__Assignment__
Each line below with the word "Sunday" needs to be copied.

START Dataset extract

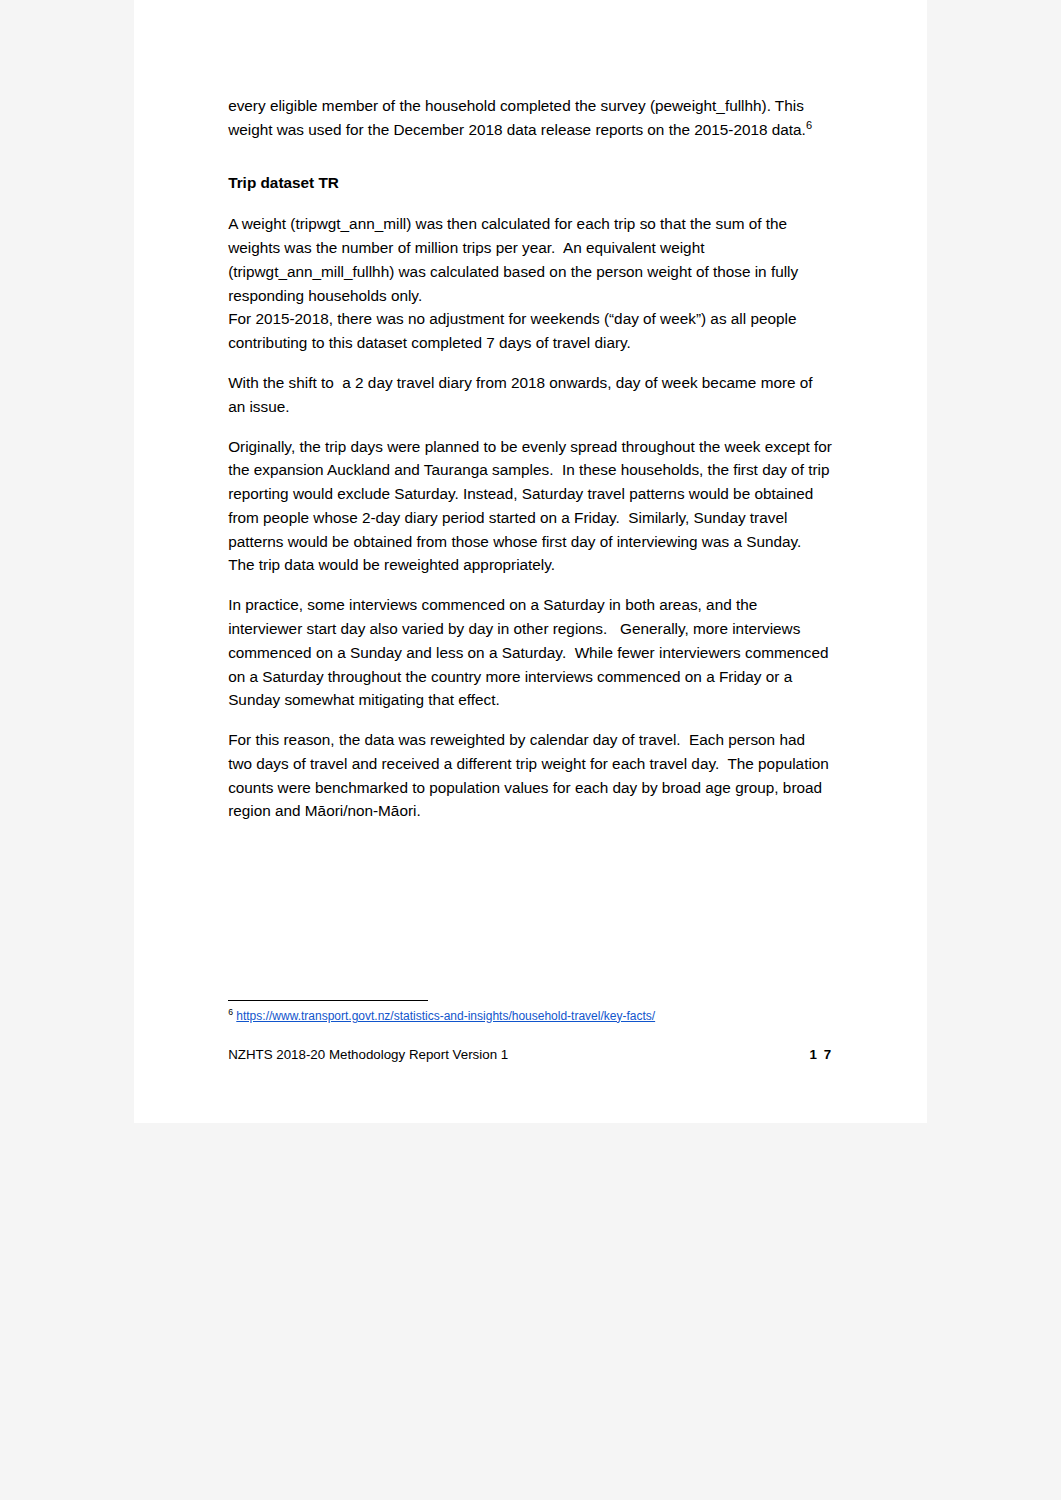every eligible member of the household completed the survey (peweight_fullhh). This weight was used for the December 2018 data release reports on the 2015-2018 data.6
Trip dataset TR
A weight (tripwgt_ann_mill) was then calculated for each trip so that the sum of the weights was the number of million trips per year. An equivalent weight (tripwgt_ann_mill_fullhh) was calculated based on the person weight of those in fully responding households only.
For 2015-2018, there was no adjustment for weekends (“day of week”) as all people contributing to this dataset completed 7 days of travel diary.
With the shift to a 2 day travel diary from 2018 onwards, day of week became more of an issue.
Originally, the trip days were planned to be evenly spread throughout the week except for the expansion Auckland and Tauranga samples. In these households, the first day of trip reporting would exclude Saturday. Instead, Saturday travel patterns would be obtained from people whose 2-day diary period started on a Friday. Similarly, Sunday travel patterns would be obtained from those whose first day of interviewing was a Sunday. The trip data would be reweighted appropriately.
In practice, some interviews commenced on a Saturday in both areas, and the interviewer start day also varied by day in other regions. Generally, more interviews commenced on a Sunday and less on a Saturday. While fewer interviewers commenced on a Saturday throughout the country more interviews commenced on a Friday or a Sunday somewhat mitigating that effect.
For this reason, the data was reweighted by calendar day of travel. Each person had two days of travel and received a different trip weight for each travel day. The population counts were benchmarked to population values for each day by broad age group, broad region and Māori/non-Māori.
6 https://www.transport.govt.nz/statistics-and-insights/household-travel/key-facts/
NZHTS 2018-20 Methodology Report Version 1 1 7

END Dataset extract

__Result of the exercise__
Originally, the trip days were planned to be evenly spread throughout the week except for the expansion Auckland and Tauranga samples. In these households, the first day of trip reporting would exclude Saturday. Instead, Saturday travel patterns would be obtained from people whose 2-day diary period started on a Friday. Similarly, Sunday travel patterns would be obtained from those whose first day of interviewing was a Sunday. The trip data would be reweighted appropriately.
In practice, some interviews commenced on a Saturday in both areas, and the interviewer start day also varied by day in other regions. Generally, more interviews commenced on a Sunday and less on a Saturday. While fewer interviewers commenced on a Saturday throughout the country more interviews commenced on a Friday or a Sunday somewhat mitigating that effect.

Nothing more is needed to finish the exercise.